Kashmir: The Pursuit of the Possible


The peace initiative offered by Nawaz Sharif, the Prime Minister of Pakistan that could pave the way for the peace and stability in the region on South Asia needs to be pursued further by the world leaders. The initiative encompasses much of the deliberations that took place at the United Nations in late 1940’s. This initiative proposes: i). Expansion of UNMOGIP’s mandate to monitor the observance of the ceasefire; ii).  Reaffirmation by both India and Pakistan not to resort to the use or the threat of use of force under any circumstances; iii). Demilitarization of Kashmir; iv). an unconditional mutual withdrawal from Siachen Glacier, the world’s highest battleground.

A similar initiative was also proposed by Adlai Stevenson, the American Ambassador to the United Nations on June 15, 1962 when he said, “I refer of course to the resolutions which were accepted by both parties and which in essence provide for demilitarization of the territory and a plebiscite whereby the population may freely decide the future status of Jammu and Kashmir.”

Ms. Sushma Swaraj, the foreign minister of India, could not get an answer from the United Nations when she said “If we ask whether we were able to find permanent solution to these conflicts, the answer is no.”

To me the best answer that could be given to Ms. Swaraj was given by Greg Anderson, a National Basketball Association forward/center for the San Antonio Spurs and Atlanta Hawks, when he said, “The Law of Win/Win says, ‘Let’s not do it your way or my way; let’s do it the best way’.” 

I believe the best way to resolve the conflict which directly affects the peace and stability of India and Pakistan – the Kashmir conflict – is through listening to Mahatma Gandhi, the father of the nation of India who said on 29 July 1947 in Delhi,  “I am not going to suggest to the Maharaja (Ruler of Kashmir) to accede to India and not to Pakistan. The real sovereign of the state are the people. The ruler is a servant of the people. If he is not so then he is not the ruler. This is my firm belief, and that is why I became a rebel against the British – because the British claimed to be the rulers of India, and I refused to recognize them as such. In Kashmir too the power belongs to the public. Let them do as they want.”
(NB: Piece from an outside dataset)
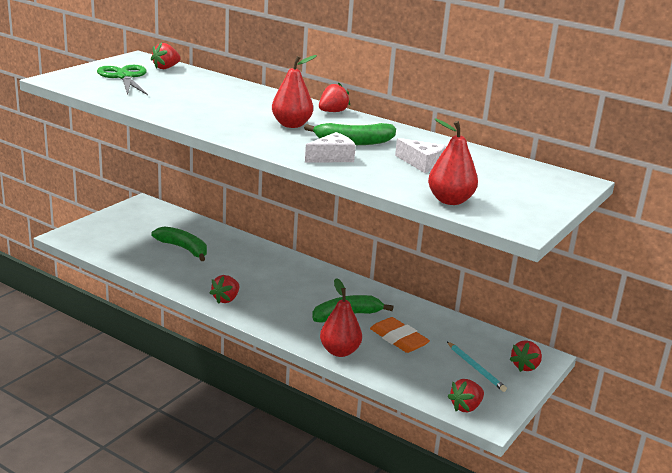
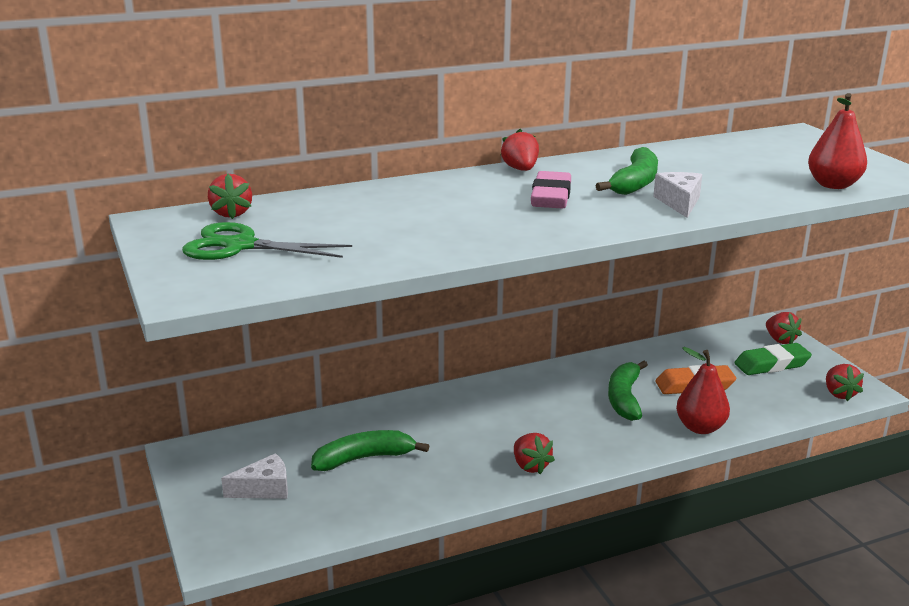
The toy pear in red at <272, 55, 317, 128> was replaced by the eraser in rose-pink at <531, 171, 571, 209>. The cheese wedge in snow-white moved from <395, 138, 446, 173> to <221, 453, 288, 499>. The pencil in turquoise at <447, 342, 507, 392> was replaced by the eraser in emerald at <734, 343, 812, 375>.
That visionary Mahatma Gandhi made it easy for us to understand what the Kashmir conflict was all about when he said,  ‘Kashmir would belong to the Kashmiris.”

Now the time has come that India should reciprocate to the peace initiative of prime minister of Pakistan and initiate a serious and sincere peace negotiation with Pakistan along with the leadership of the people of Kashmir.

The refusal by India to sit down to the table with Pakistan or those who represent the Kashmiris indicate that India is not even close to addressing the realities of Kashmir and the will of the people.  This must change. Peace in the region would benefit not only those who are directly impacted by this conflict but India as well, whose economy is seriously drained by the maintenance of such a massive amount of troops in Kashmir, and the diversion it creates from other challenges it faces in raising the living standards of its population. Sounder minds must prevail.  More rational methods of dealing with differences must be sought. Repeating the same mistakes while expecting different results has long ago been found to be the path of failure. Sixty eight years should demonstrate a need for a change in policy, a policy that accepts the need for coming together in a process that accepts the right of all people to determine their own destiny.